Mon ami, il n’y a rien comme la méditation qui donne le plus fortement l’impression de mourir. Notre mental est un remarquable outil forgé par l’évolution et efficace dans sa tâche, qui est d’assurer la survie. Une très longue histoire a donné à cet instrument d’innombrables capacités, fortes et subtiles, pour apporter la sécurité à l’existence physique et morale de son propriétaire, et a bien entendu profondément socialisé sa nature même.
Pour cela, nous sommes identifiés à ce mental. Nous en avons fait notre ultime réalité en même temps que la source de notre sécurité psychologique. Nous l’avons ainsi laissé nous dominer, nous absorber dans ses multiples modèles de conduites, de comportements, de morales, de philosophies, de religions, de savoir scientifique et technique, et d’expressions artistiques, culturelles, linguistiques. Nous n’avons que très rarement fait l’expérience concrète que nous ne sommes pas notre mental, car alors que serions-nous?
Ce n’est pas à peine sorti d’une vie entière de soumission au mental, à peine un premier pas fait en dehors de ses règles et habitudes, que nous pouvons donner une réponse à cette question. D’ailleurs, il n’y aura jamais aucune réponse exhaustive à cette question, car ce processus de désidentification du mental te mène dans un espace où la vie est une évidence existentielle qui n’a besoin d’aucune certitude raisonnée.

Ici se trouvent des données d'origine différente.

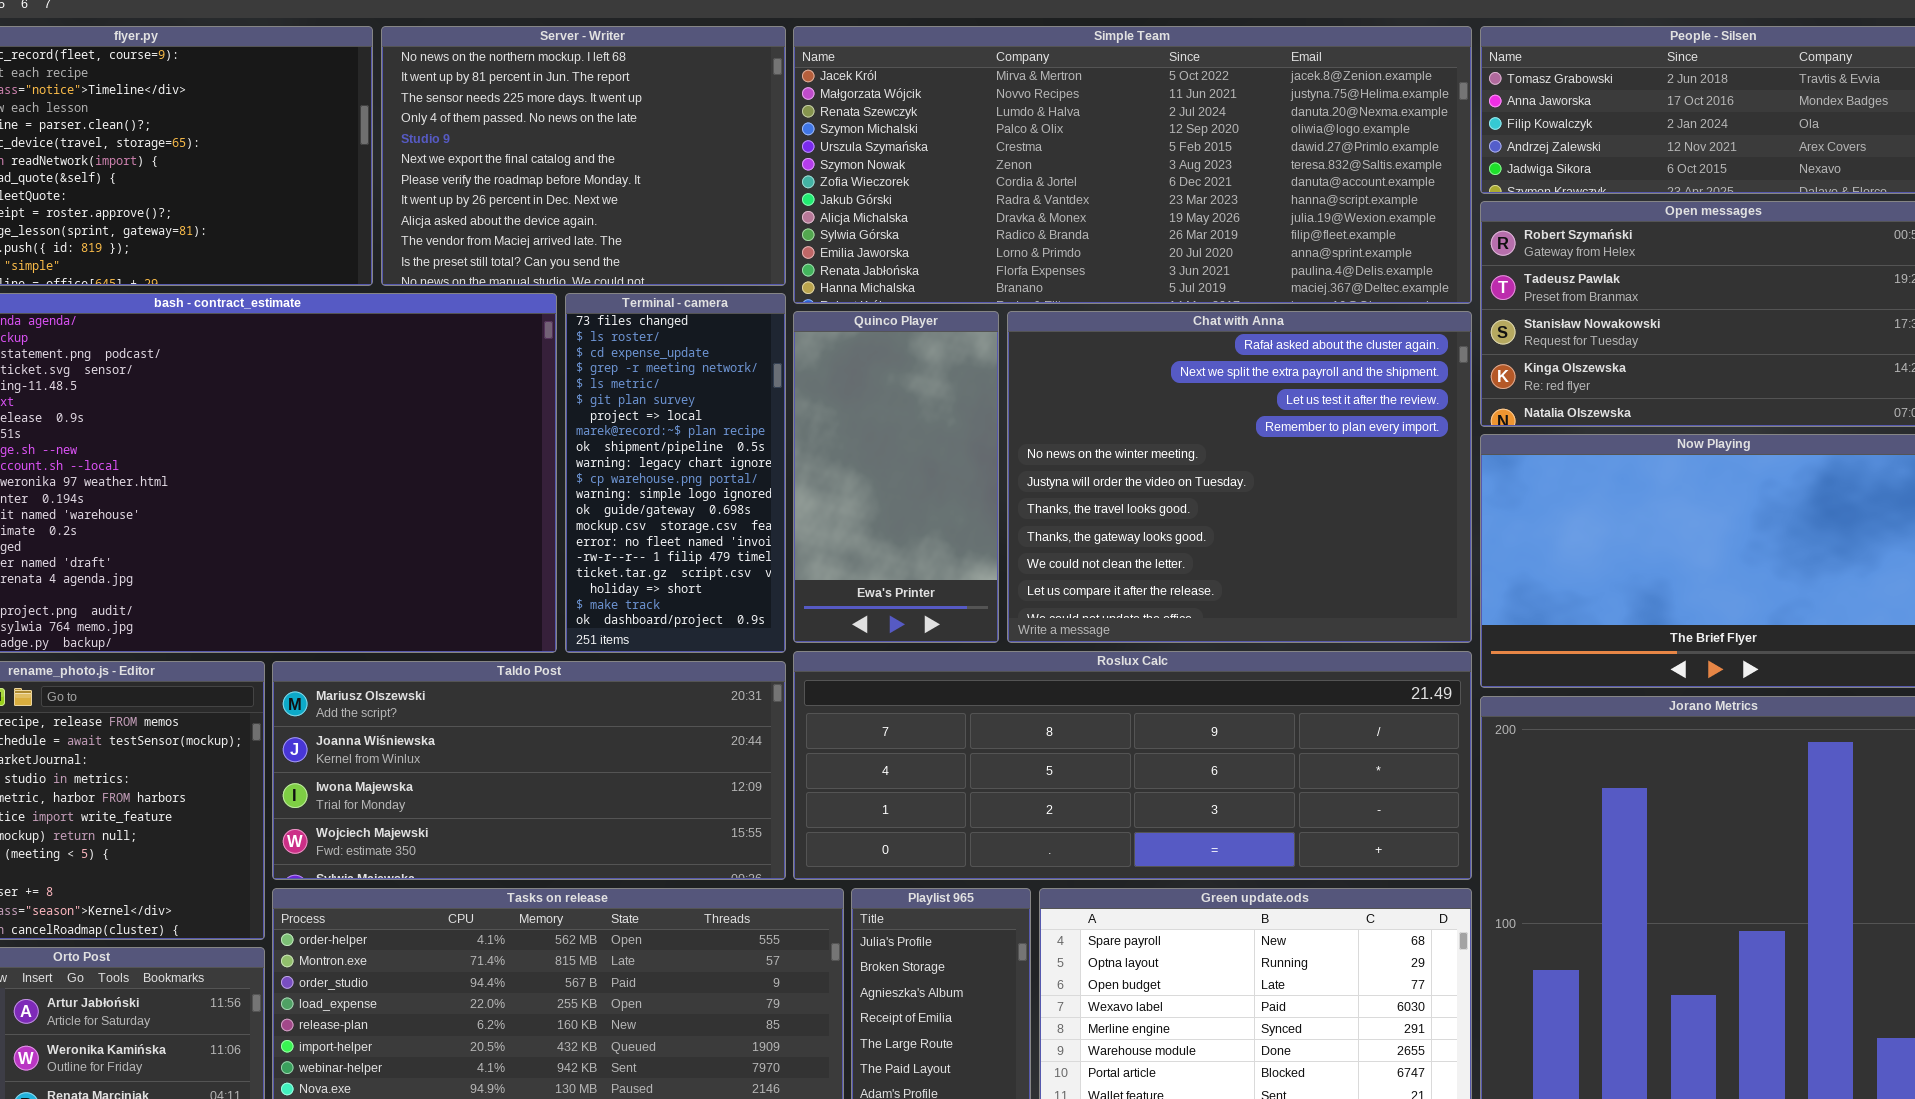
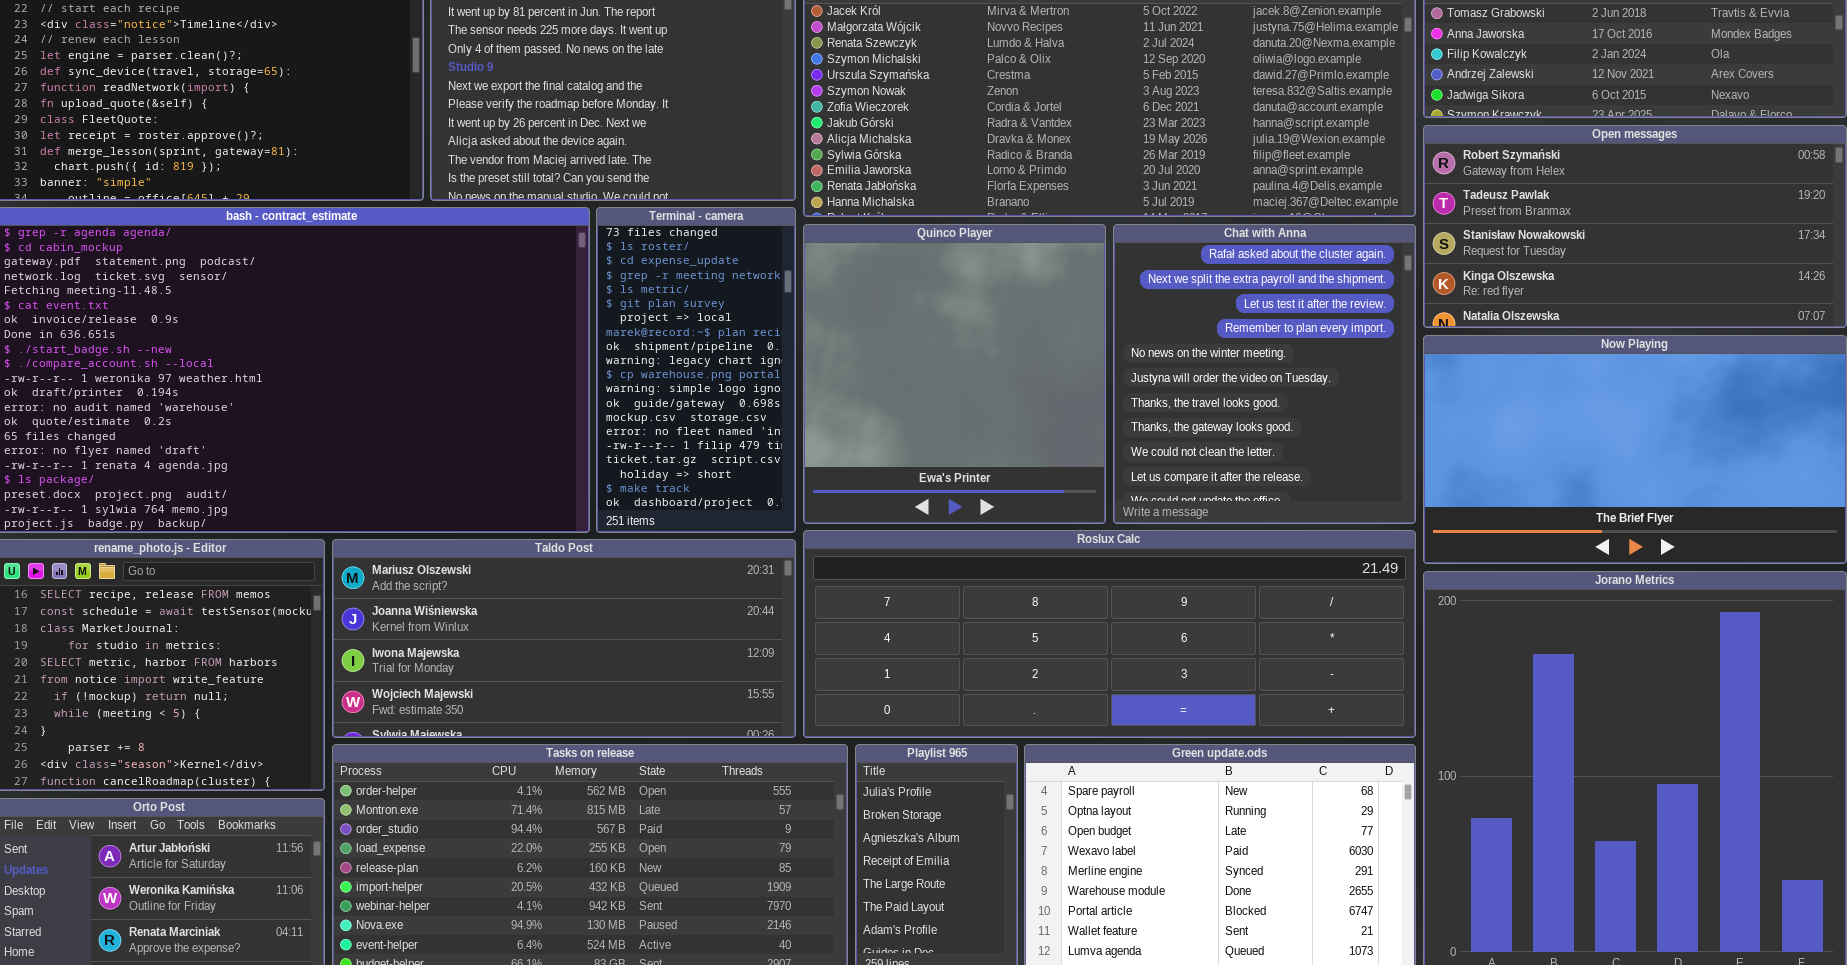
Quinco Player: [793,311,999,643] -> [803,224,1106,524], resized
Chat with Anna: [1007,311,1472,643] -> [1113,224,1416,524], resized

Et pourtant, chacun d’entre nous a fait au moins une fois l’expérience d’un espace au-delà du mental. Cette expérience a pu être un moment de bonheur suspendu et silencieux, ou le moment même où tu es tombé amoureux. Elle peut être encore dans la surprise d’un geste compatissant, dans le rire d’un enfant, dans n’importe quoi qui, pour deux secondes, suspend les interprétations de ton mental et ne répond qu’à une perception pure, en synchronicité avec sa fraîcheur, son innocence, bref dans tout ce qui, dans le temps d’un clin d’œil, nous ramène dans notre présent, hors du contrôle du mental.

La possibilité t’est alors donnée de découvrir, par delà l’emprise de la pensée et du conditionnement psychologique, ton véritable visage, qui est l’expérience même de la vie, cette expérience que j’appelle l’âme. Ces “deux secondes d’âme” sont rares. Je n’ai jamais connu personne qui, en reconnaissant soudain l’existence de ces quelques moments de vide, de sérénité, de calme, n’en ait pas gardé un souvenir lumineux. Alors pourquoi ne pas vivre ce temps présent comme une réalité existentielle permanente? Et la peur commence...
Elle est facile à comprendre. C’est en fait la seule réaction possible du mental face à un événement qui le dépasse. La peur est un système d’alarme que le mental secrète pour avertir qu’il y a danger de perdre le contrôle qu’il exerce sur tes habitudes de vie, tes réflexes et tes visions des choses. Pour ton mental, perdre le contrôle, c’est le même sentiment de panique, c’est la même angoisse de voir toutes tes lignes de défense défaites et dépassées, c’est le saut dans un espace incontrôlable, ingérable rationnellement, et non réductible à ton système de pensées, c’est perdre les pédales, c’est disparaître... C’est le même sentiment que celui de la mort.
Cela m’a pris beaucoup de temps, beaucoup d’efforts, de courage et d’honnêteté, de persévérance et de patience, pour m'apercevoir peu à peu que cette magnifique et silencieuse petite mort, que j’avais si intensément et si complètement vécue à la fin de l’été 81, était en fait la liquidation du pouvoir que mon mental, mon moi, mon ego exerçaient sur ma vie, et la libération de leurs chaînes. Passé le mental, l’expérience de l’âme, au contraire de la mort, a toujours été désignée, sous une forme ou sous une autre, par tous ceux qui l’ont connue, comme une vie nouvelle, une renaissance, une expansion formidable de notre capacité à jouir du seul fait d’exister, à être, à s’installer dans le présent, dans ­l’immense et éternel flot de la vie...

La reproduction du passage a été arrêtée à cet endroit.